We can now create a function with takes a .PNG file path (and a jump parameter, which determines the number of rows to skip), and returns a plot of the original, the polygons, and the area of the polygons:

area <- function(file, jump=1){
  x <- readPNG(file)

  nrows <- dim(x)[1]
  ncols <- dim(x)[2]
  total <- nrows * ncols

  yvals <- rep(nrows:1, ncols)
  xvals <- rep(1:ncols, each=nrows)
  dim(x) <- c(total, 3)

  plot(xvals, yvals,
       col=apply(x, 1, function(a) rgb(a[1], a[2], a[3])),
       pch=18, cex=0.2)

  green <- x[,2] > 0.9 &
           x[,1] < 0.1 &
           x[,3] < 0.1

  slack <- 5
  xmin <- min(xvals[green])-slack
  xmax <- max(xvals[green])+slack
  ymin <- min(yvals[green])-slack
  ymax <- max(yvals[green])+slack

  x[xvals <= xmin | xvals >= xmax | yvals <= ymin | yvals >= ymax,] <- c(1,1,1)

  grey <- x[,1] >0.80 & x[,1] < 0.95 &
          x[,2] >0.80 & x[,2] < 0.95 &
          x[,3] >0.80 & x[,3] < 0.95
  greys <- which(grey)

  red <- x[,1] > 0.95 &
         x[,2] < 0.05 &
         x[,3] < 0.05
  reds <- which(red)

  min.red <- c()
  max.red <- c()
  min.grey <- c()
  max.grey <- c()
  groups <- split(1:total, yvals)
  n <- floor(nrows/jump)
  for (i in 1:n) {
    row <- groups[[i*jump]]
    row.reds <- row[row %in% reds]
    if (length(row.reds) < 2) next
    min.red <- c(min.red, row.reds[1])
    max.red <- c(max.red, row.reds[length(row.reds)])
    row.greys <- row[row %in% greys]
    # greys must be within the range of red
    row.greys <- row.greys[row.greys > row.reds[1] & row.greys < row.reds[length(row.reds)]]
    if (length(row.greys) < 2) next
    min.grey <- c(min.grey, row.greys[1])
    max.grey <- c(max.grey, row.greys[length(row.greys)])
  }

  red.pts <- cbind(c(xvals[min.red], rev(xvals[max.red])),
                   c(yvals[min.red], rev(yvals[max.red])))
  grey.pts <- cbind(c(xvals[min.grey], rev(xvals[max.grey])),
                    c(yvals[min.grey], rev(yvals[max.grey])))

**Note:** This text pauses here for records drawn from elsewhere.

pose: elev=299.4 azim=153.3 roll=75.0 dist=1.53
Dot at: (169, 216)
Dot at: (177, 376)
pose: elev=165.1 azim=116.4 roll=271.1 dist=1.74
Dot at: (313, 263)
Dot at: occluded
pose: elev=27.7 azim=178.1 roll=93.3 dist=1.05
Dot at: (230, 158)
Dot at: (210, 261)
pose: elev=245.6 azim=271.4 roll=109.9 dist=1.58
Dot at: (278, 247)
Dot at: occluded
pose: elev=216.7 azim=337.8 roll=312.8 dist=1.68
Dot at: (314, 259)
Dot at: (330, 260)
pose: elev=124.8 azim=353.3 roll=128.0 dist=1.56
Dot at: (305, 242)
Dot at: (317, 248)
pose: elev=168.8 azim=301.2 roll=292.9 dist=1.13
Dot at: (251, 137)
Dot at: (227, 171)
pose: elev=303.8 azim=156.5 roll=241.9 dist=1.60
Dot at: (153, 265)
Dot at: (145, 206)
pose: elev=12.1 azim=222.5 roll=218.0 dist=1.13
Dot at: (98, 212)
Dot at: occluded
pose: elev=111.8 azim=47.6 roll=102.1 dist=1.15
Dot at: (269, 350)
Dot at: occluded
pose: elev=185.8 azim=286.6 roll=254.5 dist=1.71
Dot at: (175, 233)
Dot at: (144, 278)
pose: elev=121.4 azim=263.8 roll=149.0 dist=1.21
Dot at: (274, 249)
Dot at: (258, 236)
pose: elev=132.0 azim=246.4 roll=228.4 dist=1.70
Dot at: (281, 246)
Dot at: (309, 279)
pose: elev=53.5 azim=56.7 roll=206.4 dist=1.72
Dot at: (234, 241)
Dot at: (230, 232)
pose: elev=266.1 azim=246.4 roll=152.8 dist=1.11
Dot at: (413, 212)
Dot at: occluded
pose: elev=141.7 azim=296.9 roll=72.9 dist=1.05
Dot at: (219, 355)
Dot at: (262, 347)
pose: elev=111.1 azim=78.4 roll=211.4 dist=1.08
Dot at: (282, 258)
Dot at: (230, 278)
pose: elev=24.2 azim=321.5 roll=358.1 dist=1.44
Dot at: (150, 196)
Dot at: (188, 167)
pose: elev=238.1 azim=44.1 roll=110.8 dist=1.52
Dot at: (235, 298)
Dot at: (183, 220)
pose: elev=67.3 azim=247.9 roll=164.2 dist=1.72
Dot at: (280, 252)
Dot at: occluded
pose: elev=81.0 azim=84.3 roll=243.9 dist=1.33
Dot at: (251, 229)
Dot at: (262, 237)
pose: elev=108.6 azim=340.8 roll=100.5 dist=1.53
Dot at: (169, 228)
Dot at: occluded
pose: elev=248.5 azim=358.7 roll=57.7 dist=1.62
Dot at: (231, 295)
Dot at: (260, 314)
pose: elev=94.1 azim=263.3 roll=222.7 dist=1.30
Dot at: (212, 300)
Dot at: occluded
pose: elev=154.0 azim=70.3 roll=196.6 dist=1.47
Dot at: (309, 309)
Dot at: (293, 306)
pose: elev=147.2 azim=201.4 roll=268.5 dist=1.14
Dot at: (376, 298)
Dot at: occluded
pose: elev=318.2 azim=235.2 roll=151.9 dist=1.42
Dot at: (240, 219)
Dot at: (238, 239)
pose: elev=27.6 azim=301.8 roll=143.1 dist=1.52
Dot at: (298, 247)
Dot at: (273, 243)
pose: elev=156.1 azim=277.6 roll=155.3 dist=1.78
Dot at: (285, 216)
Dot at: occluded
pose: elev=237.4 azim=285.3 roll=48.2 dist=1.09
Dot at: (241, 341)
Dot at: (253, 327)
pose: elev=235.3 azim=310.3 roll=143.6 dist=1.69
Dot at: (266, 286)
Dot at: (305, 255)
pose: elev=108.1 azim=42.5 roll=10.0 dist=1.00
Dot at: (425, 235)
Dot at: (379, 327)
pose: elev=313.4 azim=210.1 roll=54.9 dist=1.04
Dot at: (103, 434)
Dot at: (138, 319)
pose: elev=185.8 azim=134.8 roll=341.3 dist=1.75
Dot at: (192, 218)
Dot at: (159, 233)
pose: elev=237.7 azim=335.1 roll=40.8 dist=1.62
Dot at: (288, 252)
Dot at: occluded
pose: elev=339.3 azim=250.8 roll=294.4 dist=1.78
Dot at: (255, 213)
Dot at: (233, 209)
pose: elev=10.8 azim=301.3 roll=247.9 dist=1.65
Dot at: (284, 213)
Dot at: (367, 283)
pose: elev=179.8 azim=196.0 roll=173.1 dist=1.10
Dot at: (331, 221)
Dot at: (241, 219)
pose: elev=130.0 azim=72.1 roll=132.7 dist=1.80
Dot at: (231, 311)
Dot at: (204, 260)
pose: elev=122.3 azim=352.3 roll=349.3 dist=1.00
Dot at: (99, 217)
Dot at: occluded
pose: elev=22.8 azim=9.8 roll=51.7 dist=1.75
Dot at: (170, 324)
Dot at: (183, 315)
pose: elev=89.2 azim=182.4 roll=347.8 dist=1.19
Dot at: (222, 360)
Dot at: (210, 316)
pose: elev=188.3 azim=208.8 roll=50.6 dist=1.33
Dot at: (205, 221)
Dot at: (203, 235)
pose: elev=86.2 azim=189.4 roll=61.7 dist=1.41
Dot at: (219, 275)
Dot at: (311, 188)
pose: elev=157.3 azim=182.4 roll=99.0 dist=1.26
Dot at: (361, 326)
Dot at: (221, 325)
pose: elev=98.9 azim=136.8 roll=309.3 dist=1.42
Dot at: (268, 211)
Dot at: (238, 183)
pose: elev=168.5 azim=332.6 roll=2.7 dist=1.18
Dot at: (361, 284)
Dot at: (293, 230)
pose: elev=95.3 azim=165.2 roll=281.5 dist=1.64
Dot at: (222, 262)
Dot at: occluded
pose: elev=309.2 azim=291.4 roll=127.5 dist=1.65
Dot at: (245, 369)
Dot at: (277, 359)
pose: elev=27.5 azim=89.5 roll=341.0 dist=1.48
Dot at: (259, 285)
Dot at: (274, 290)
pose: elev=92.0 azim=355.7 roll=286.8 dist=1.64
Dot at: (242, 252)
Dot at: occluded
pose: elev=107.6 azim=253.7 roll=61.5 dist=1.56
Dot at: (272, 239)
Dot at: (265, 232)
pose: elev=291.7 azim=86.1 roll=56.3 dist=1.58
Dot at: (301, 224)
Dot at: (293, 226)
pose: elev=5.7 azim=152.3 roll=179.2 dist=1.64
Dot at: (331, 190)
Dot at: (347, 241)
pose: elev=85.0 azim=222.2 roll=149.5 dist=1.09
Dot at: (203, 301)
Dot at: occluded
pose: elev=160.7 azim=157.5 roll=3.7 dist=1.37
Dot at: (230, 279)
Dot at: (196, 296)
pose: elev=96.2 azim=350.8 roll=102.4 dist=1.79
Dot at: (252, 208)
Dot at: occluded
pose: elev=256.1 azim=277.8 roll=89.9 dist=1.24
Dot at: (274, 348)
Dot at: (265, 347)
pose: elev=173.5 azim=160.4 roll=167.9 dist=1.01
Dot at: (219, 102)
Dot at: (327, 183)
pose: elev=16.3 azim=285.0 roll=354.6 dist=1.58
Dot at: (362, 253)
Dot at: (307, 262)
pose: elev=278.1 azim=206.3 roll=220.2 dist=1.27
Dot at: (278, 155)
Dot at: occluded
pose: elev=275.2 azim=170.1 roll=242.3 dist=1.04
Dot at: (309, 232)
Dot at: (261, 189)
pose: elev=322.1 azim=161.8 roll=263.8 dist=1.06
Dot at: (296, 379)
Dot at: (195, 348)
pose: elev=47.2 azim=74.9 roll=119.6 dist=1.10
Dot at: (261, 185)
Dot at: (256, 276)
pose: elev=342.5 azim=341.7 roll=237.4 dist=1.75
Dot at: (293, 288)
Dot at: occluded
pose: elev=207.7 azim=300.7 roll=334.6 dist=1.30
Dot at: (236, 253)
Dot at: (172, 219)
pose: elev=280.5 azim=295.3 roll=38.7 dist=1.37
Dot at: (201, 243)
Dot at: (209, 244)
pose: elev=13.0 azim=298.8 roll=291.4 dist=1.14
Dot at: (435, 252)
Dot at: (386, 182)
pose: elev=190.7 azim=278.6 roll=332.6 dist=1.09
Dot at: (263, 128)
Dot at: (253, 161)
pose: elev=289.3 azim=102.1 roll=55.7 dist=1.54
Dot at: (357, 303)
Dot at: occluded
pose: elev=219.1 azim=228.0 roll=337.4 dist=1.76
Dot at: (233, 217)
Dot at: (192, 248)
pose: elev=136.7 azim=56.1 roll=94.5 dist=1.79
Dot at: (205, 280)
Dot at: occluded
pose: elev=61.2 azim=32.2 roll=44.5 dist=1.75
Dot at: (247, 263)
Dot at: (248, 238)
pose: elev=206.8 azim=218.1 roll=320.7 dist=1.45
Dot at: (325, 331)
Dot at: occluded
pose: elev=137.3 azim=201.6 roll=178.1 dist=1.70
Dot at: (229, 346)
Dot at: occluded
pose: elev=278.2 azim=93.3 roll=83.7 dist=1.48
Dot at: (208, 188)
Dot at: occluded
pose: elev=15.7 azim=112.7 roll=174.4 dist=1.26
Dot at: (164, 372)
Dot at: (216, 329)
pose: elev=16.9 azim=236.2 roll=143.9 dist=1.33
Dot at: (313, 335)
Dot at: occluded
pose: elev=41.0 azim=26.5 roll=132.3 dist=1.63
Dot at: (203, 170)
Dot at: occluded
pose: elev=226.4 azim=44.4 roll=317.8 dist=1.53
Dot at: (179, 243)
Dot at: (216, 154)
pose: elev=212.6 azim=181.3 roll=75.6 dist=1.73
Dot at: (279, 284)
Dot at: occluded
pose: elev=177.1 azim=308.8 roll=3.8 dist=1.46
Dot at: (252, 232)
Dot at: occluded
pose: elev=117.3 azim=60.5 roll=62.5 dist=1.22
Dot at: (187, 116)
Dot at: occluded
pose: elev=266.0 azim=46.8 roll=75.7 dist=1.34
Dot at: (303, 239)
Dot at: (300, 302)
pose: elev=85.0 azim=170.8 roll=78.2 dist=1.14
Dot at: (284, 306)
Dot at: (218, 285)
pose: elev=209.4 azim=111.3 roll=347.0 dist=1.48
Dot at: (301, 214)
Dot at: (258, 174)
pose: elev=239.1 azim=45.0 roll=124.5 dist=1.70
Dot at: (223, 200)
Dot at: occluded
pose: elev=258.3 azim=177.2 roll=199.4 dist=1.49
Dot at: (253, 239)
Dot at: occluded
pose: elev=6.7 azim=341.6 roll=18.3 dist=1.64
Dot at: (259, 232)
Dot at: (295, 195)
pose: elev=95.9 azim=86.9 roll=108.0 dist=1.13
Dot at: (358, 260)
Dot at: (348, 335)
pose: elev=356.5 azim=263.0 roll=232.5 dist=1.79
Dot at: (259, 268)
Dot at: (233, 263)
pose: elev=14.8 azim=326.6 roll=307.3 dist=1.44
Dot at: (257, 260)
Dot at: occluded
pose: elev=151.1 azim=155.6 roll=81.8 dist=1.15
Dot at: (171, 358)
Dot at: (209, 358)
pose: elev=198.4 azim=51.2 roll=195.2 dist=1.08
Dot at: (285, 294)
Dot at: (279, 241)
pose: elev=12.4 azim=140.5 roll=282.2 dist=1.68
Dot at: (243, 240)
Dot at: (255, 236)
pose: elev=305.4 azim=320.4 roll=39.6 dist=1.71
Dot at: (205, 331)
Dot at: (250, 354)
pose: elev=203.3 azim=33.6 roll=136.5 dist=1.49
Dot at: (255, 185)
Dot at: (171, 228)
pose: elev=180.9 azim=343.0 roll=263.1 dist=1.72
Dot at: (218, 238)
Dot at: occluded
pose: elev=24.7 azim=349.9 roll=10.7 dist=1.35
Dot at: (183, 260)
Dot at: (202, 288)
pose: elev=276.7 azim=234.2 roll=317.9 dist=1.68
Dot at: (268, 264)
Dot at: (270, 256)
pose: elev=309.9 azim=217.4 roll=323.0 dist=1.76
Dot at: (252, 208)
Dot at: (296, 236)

  points(red.pts, col=2, type='b', cex=0.5)
  points(grey.pts, col=1, type='b', cex=0.5)
  return(c(areapl(red.pts), areapl(grey.pts)))
}
files <- dir("rawimages", full.names=TRUE)
for (i in c(1,3,4)) {
  print(area(files[i]))
}

plot of chunk unnamed-chunk-16

## [1] 32394  1438

plot of chunk unnamed-chunk-16

## [1] 20930  4111

plot of chunk unnamed-chunk-16

## [1] 13334  1140

A Little Extra

If you take a look at the first image, in the above loop, we see that there is anomaly in the red border. Upon further inspection, it turns out that there are times when there will be no red points on the left border, but two red points on the right border (the algorithm ignores situations when there is only one red in a row).

One possible solution is to increase the jump:

area(files[1], jump=5)

plot of chunk unnamed-chunk-17

## [1] 32412  1848

Alternatively, we can iterate through the min.red and max.red values, and see if there are any anomalies. But this is equivalent to putting more significant figures on an already crude estimate - we’ll leave it here for today.